[Some lines]
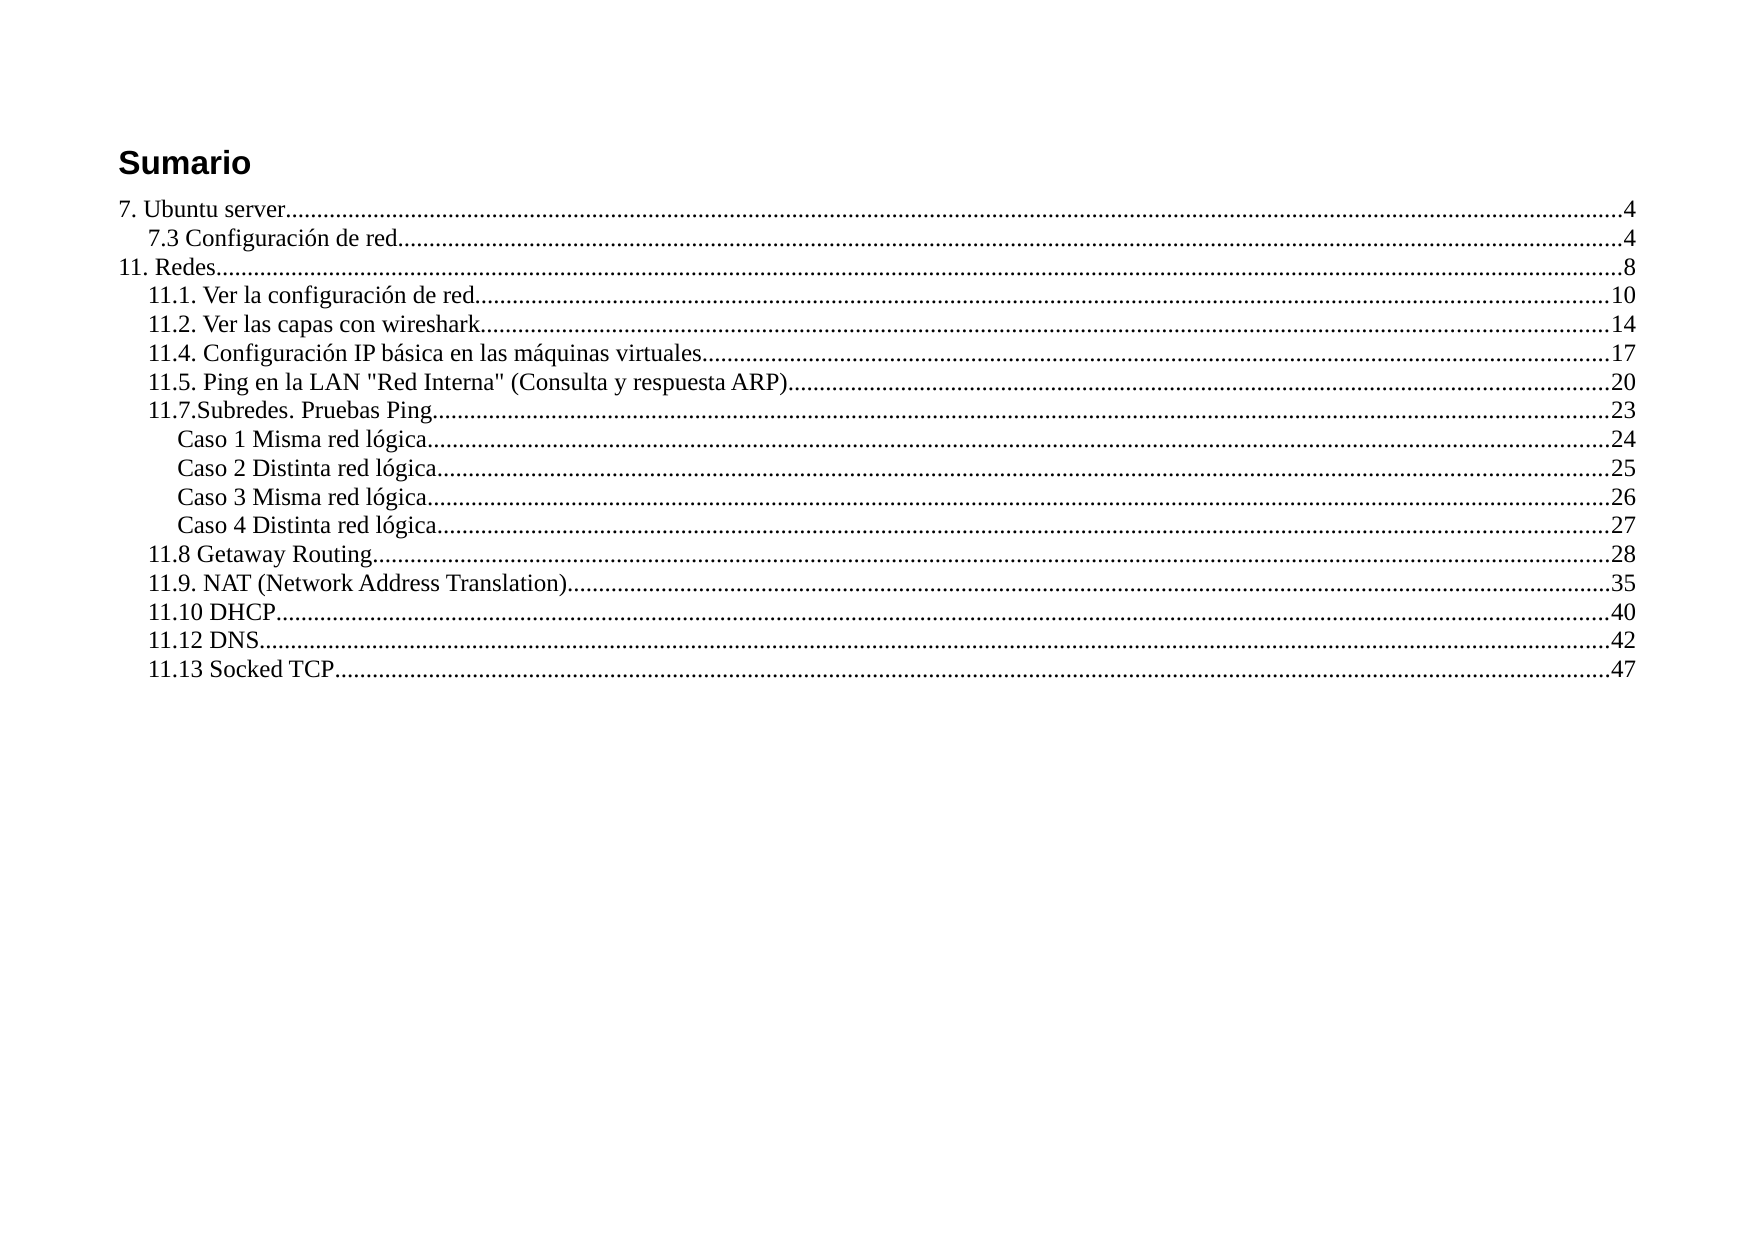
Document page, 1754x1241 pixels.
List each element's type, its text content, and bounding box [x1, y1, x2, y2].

subtitle Sumario [118, 143, 1636, 182]
text 11.9. NAT (Network Address Translation) 35 [148, 568, 1636, 597]
text 11.2. Ver las capas con wireshark 14 [148, 309, 1636, 338]
text 7. Ubuntu server 4 [118, 194, 1636, 223]
text Caso 1 Misma red lógica 24 [177, 424, 1636, 453]
text 11.12 DNS 42 [148, 625, 1636, 654]
text 11. Redes 8 [118, 252, 1636, 280]
text 7.3 Configuración de red 4 [148, 223, 1636, 252]
text 11.13 Socked TCP 47 [148, 654, 1636, 683]
text Caso 2 Distinta red lógica 25 [177, 453, 1636, 482]
text 11.1. Ver la configuración de red 10 [148, 280, 1636, 309]
text Caso 4 Distinta red lógica 27 [177, 510, 1636, 539]
text 11.5. Ping en la LAN "Red Interna" (Consulta y respuesta ARP) 20 [148, 367, 1636, 395]
text 11.4. Configuración IP básica en las máquinas virtuales 17 [148, 338, 1636, 367]
text 11.10 DHCP 40 [148, 597, 1636, 625]
text 11.8 Getaway Routing 28 [148, 539, 1636, 568]
text 11.7.Subredes. Pruebas Ping 23 [148, 395, 1636, 424]
text Caso 3 Misma red lógica 26 [177, 482, 1636, 510]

**STATED TASK**. Write out all of these lines again, substituting "Escenario" for every "Caso" and leaving everything else unchanged. Leave the pictures out.

**SOLUTION FOR THIS EXERCISE**.
Document page, 1754x1241 pixels.
List each element's type, its text content, and bounding box [x1, y1, x2, y2].

subtitle Sumario [118, 143, 1636, 182]
text 11.9. NAT (Network Address Translation) 35 [148, 568, 1636, 597]
text 11.2. Ver las capas con wireshark 14 [148, 309, 1636, 338]
text 7. Ubuntu server 4 [118, 194, 1636, 223]
text Escenario 1 Misma red lógica 24 [177, 424, 1636, 453]
text 11.12 DNS 42 [148, 625, 1636, 654]
text 11. Redes 8 [118, 252, 1636, 280]
text 7.3 Configuración de red 4 [148, 223, 1636, 252]
text 11.13 Socked TCP 47 [148, 654, 1636, 683]
text Escenario 2 Distinta red lógica 25 [177, 453, 1636, 482]
text 11.1. Ver la configuración de red 10 [148, 280, 1636, 309]
text Escenario 4 Distinta red lógica 27 [177, 510, 1636, 539]
text 11.5. Ping en la LAN "Red Interna" (Consulta y respuesta ARP) 20 [148, 367, 1636, 395]
text 11.4. Configuración IP básica en las máquinas virtuales 17 [148, 338, 1636, 367]
text 11.10 DHCP 40 [148, 597, 1636, 625]
text 11.8 Getaway Routing 28 [148, 539, 1636, 568]
text 11.7.Subredes. Pruebas Ping 23 [148, 395, 1636, 424]
text Escenario 3 Misma red lógica 26 [177, 482, 1636, 510]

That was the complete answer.